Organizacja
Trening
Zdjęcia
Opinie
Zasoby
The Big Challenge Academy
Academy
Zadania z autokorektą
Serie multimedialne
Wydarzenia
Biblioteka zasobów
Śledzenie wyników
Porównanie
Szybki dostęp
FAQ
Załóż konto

### Required action
Given the listing above, print all of it word for word.

### Problem solution
Organizacja
Trening
Zdjęcia
Opinie
Zasoby
The Big Challenge Academy
Academy
Zadania z autokorektą
Serie multimedialne
Wydarzenia
Biblioteka zasobów
Śledzenie wyników
Porównanie
Szybki dostęp
FAQ
Załóż konto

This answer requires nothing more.